Task objective: Rewrite all the records with "pose" swapped for "camera" wherever it occurs, keeping everything else the same. Leave out the pictures.
** Start Records for this exercise **
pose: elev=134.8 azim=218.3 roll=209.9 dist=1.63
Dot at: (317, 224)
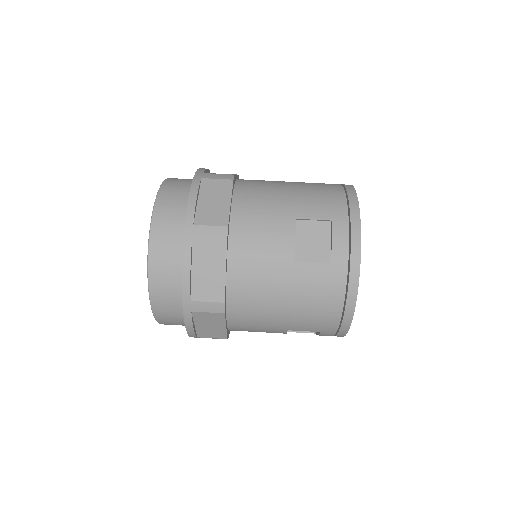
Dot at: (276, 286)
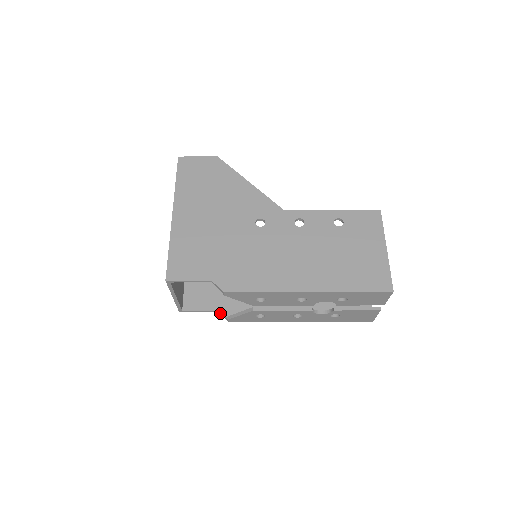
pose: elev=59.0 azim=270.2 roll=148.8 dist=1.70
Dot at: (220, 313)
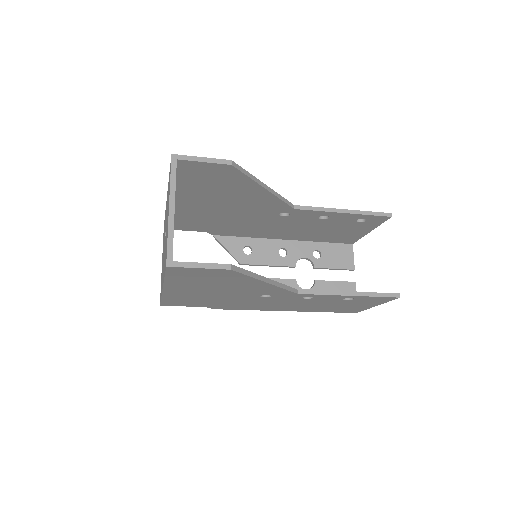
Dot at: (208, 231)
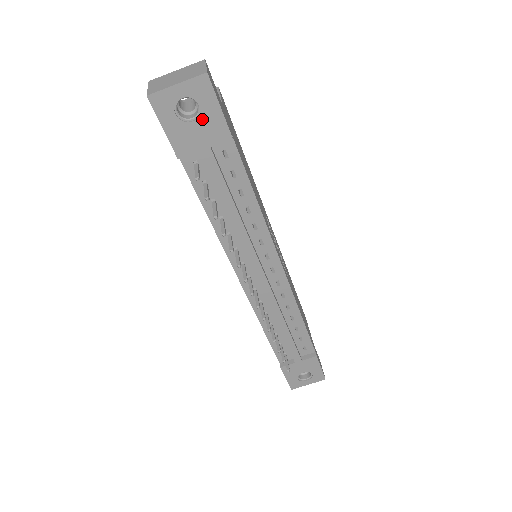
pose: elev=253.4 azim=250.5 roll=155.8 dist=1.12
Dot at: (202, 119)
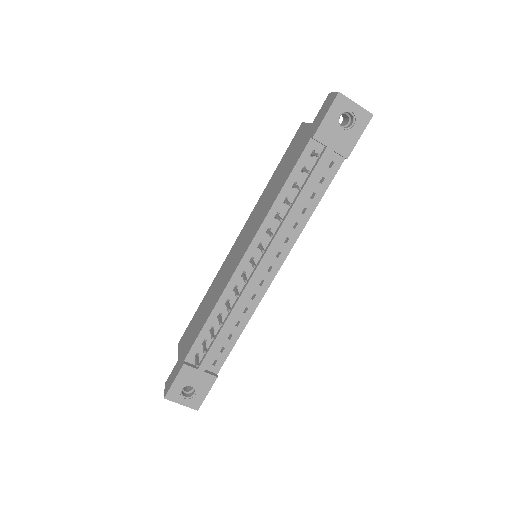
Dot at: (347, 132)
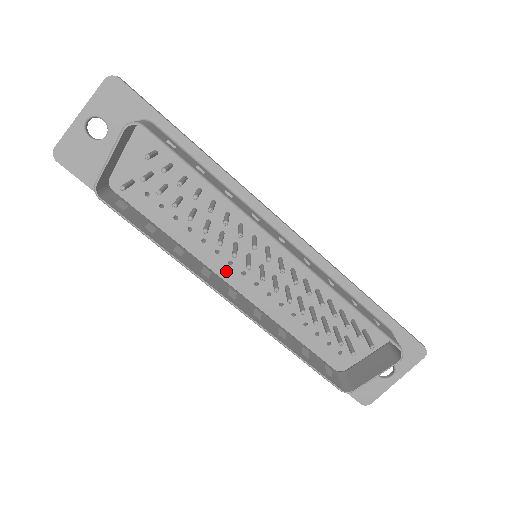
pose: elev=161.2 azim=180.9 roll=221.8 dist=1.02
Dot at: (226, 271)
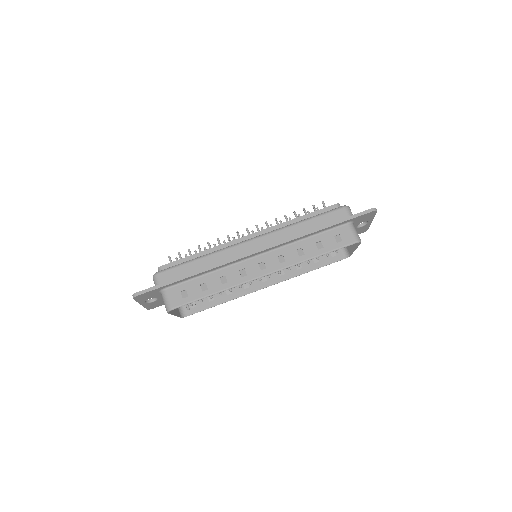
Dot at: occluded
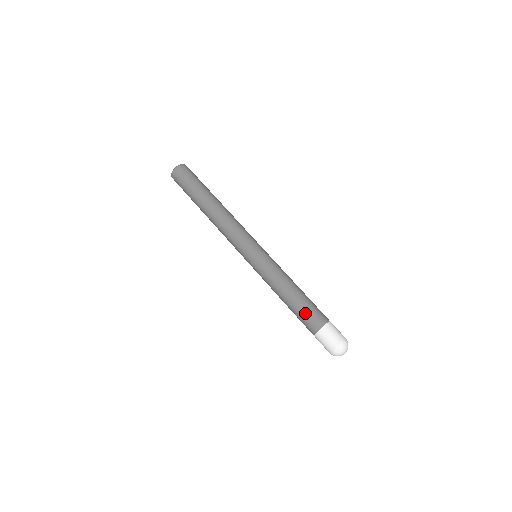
** End Records for this exercise **
Solution below:
camera: elev=134.8 azim=218.3 roll=209.9 dist=1.63
Dot at: (317, 224)
Dot at: (276, 286)
camera: elev=59.0 azim=270.2 roll=148.8 dist=1.70
Dot at: (220, 313)
Dot at: (208, 231)
camera: elev=253.4 azim=250.5 roll=155.8 dist=1.12
Dot at: (202, 119)
Dot at: (347, 132)
camera: elev=161.2 azim=180.9 roll=221.8 dist=1.02
Dot at: (226, 271)
Dot at: occluded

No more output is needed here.